For example, Unix domain sockets are not files, but they do appear in the filesystem. You can ls -l a domain socket to display its attributes, cat data to/from one, modify its access control via chmod, etc.
But, even though regular TCP/IP network sockets are created and manipulated with the same BSD sockets system calls as Unix domain sockets, TCP/IP sockets do not show up in the filesystem,¹ even though there is no especially good reason that this should be true.
Another example of non-file objects appearing in the filesystem is Linux's /proc filesystem. This feature exposes a great amount of detail about the kernel's run-time operation to user space, mostly as virtual plain text files. Many /proc entries are read-only, but a lot of /proc is also writeable, so you can change the way the system runs using any program that can modify a file. Alas, here again we have a nonideality: BSD type Unixes generally run without /proc, and the System V Unixes expose a lot less via /proc than Linux does.
I can't contrast that to MS Windows
First, much of the sentiment you can find online and in books about Unix being all about file I/O and Windows being "broken" in this regard is obsolete. Windows NT fixed a lot of this.

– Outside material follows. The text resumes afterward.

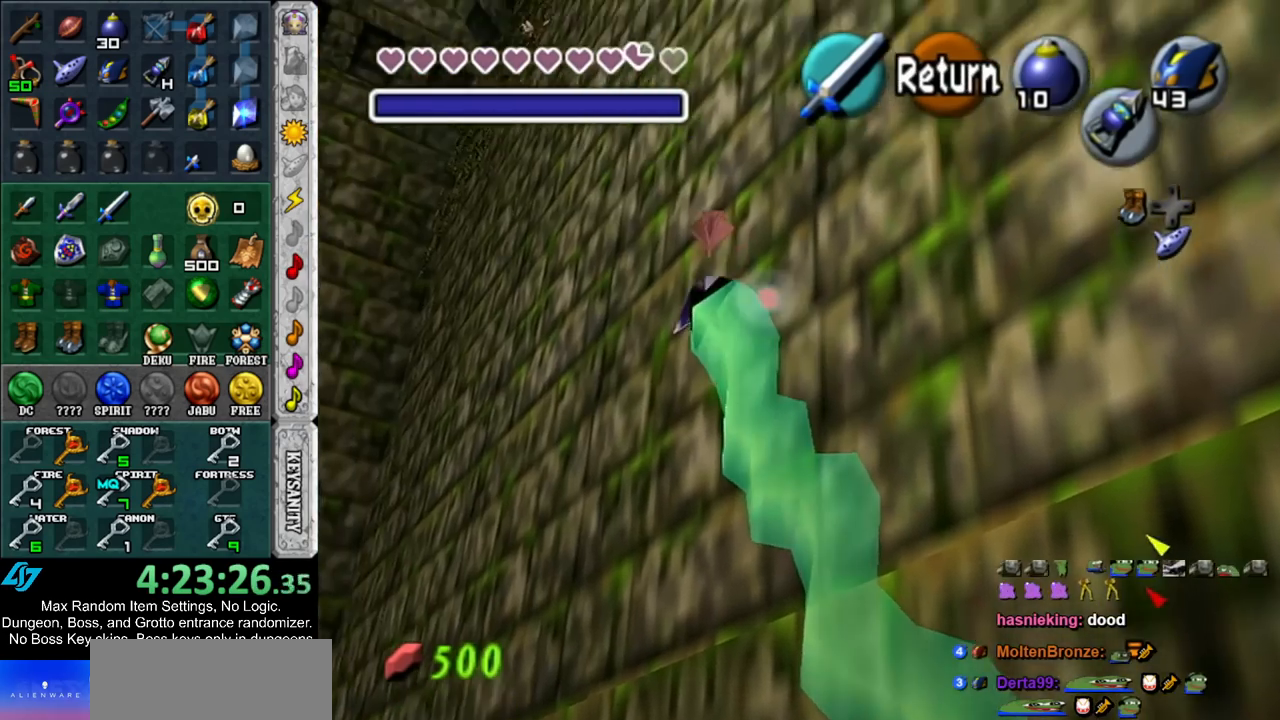
{"buttons": [], "left_stick": "down", "right_stick": "center", "events": [[300, "left_stick", "down"]]}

Modern versions of Windows have a unified I/O system, just like Unix, so you can read network data from a TCP/IP socket via ReadFile() rather than the Windows Sockets specific API WSARecv(), if you want to. This exactly parallels the Unix Way, where you can read from a network socket with either the generic read(2) Unix system call or the sockets-specific recv(2) call.²
Nevertheless, Windows still fails to take this concept to the same level as Unix, even here in 2018. There are many areas of the Windows architecture that cannot be accessed through the filesystem, or that can't be viewed as file-like. Some examples:
1. Drivers
Windows' driver subsystem is easily as rich and powerful as Unix's, but to write programs to manipulate drivers, you generally have to use the Windows Driver Kit, which means writing C or .NET code.
On Unix type OSes, you can do a lot to drivers from the command line. You've almost certainly already done this, if only by redirecting unwanted output to /dev/null.³
2. Inter-program communication.
Windows programs don't communicate easily with each other.
Unix command line programs communicate easily via text streams and pipes. GUI programs are often either built on top of command line programs or export a text command interface, so that the same simple text-based communication mechanisms work with GUI programs, too.
3. The registry
Unix has no direct equivalent of the Windows registry. The same information is scattered through the filesystem, most of it in /etc, /proc and /sys.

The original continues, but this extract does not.